Texto de origem:
********************

Valendo-se do título do livro, coloca-se a pergunta: quem tem medo da periferia? Já no título, a escritora insere-se conscientemente na chamada literatura periférica, quer dizer e em poucas palavras, a literatura escrita por quem vive fora dos bairros pequeno-burgueses, portanto, afastados dos centros urbanos. A periferia não é necessariamente a favela, a periferia também não se confunde com lugares específicos, trata-se, principalmente, do proletariado, da expressão de seus modos de vida e da luta de classes. Assim, se há um modo de escrever cuja origem é a favela e a pobreza extrema de quem está fora do mercado de trabalho, há outro, aquele do proletariado com acesso à escola, inclusive ao ensino universitário.

No primeiro caso, fazemos alusão à obra de Carolina de Jesus, em especial, “Quarto de despejo”, escrito por uma favelada, na favela, sobre a favela; a literatura periférica, contudo, é distinta disso, pois seus autores são operários, por isso mesmo seus horizontes e visibilidades são outros. A editora Global, por exemplo, lançou em 2007 a Coleção Periférica com três volumes e Alessandro Buzo, autor do romance “Guerreira”, um dos volumes da coleção, apresentou o programa SP Cultura, de 2011 a 2014, na 1ª edição do telejornal SPTv, Rede Globo.

********************

Conteúdo dos dados:

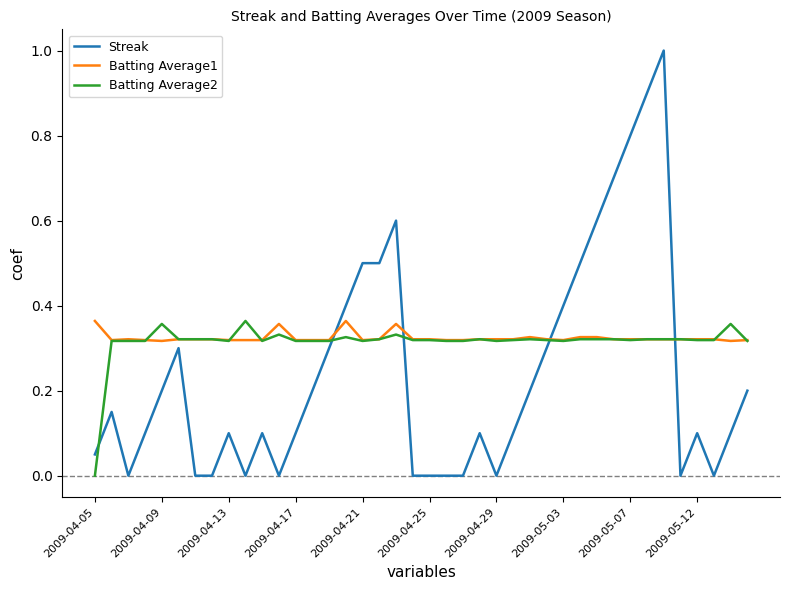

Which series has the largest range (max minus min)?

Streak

********************

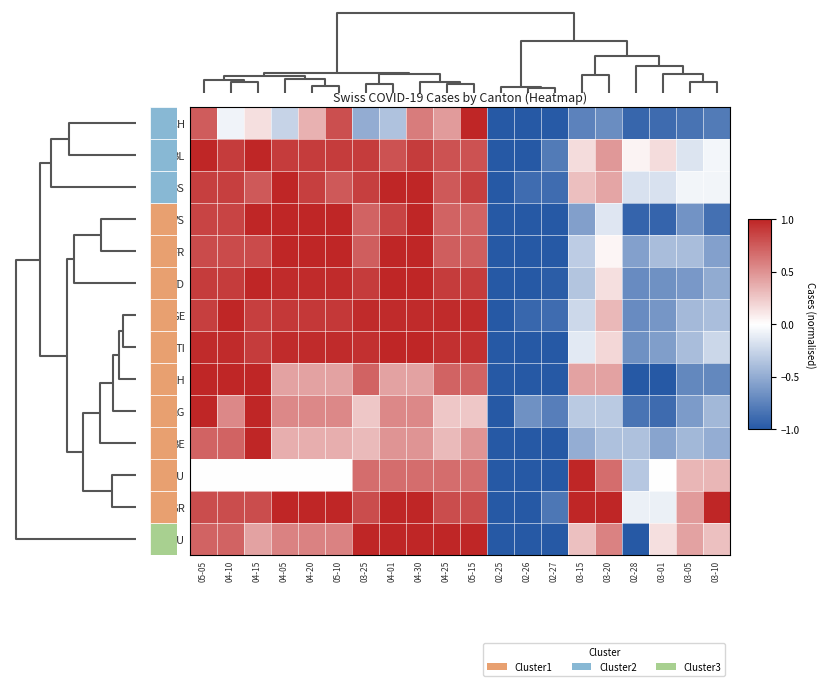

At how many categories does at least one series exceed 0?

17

********************

Item da tarefa A: Transcreva do texto sobre literatura periférica o trecho que começa em "Valendo-se do título" e termina em "ao ensino universitário.".
Item da tarefa B: De acordo com o texto sobre literatura periférica, em que ano a editora Global lançou a Coleção Periférica?

Resposta do exercício A:
Valendo-se do título do livro, coloca-se a pergunta: quem tem medo da periferia? Já no título, a escritora insere-se conscientemente na chamada literatura periférica, quer dizer e em poucas palavras, a literatura escrita por quem vive fora dos bairros pequeno-burgueses, portanto, afastados dos centros urbanos. A periferia não é necessariamente a favela, a periferia também não se confunde com lugares específicos, trata-se, principalmente, do proletariado, da expressão de seus modos de vida e da luta de classes. Assim, se há um modo de escrever cuja origem é a favela e a pobreza extrema de quem está fora do mercado de trabalho, há outro, aquele do proletariado com acesso à escola, inclusive ao ensino universitário.

Resposta do exercício B: Em 2007.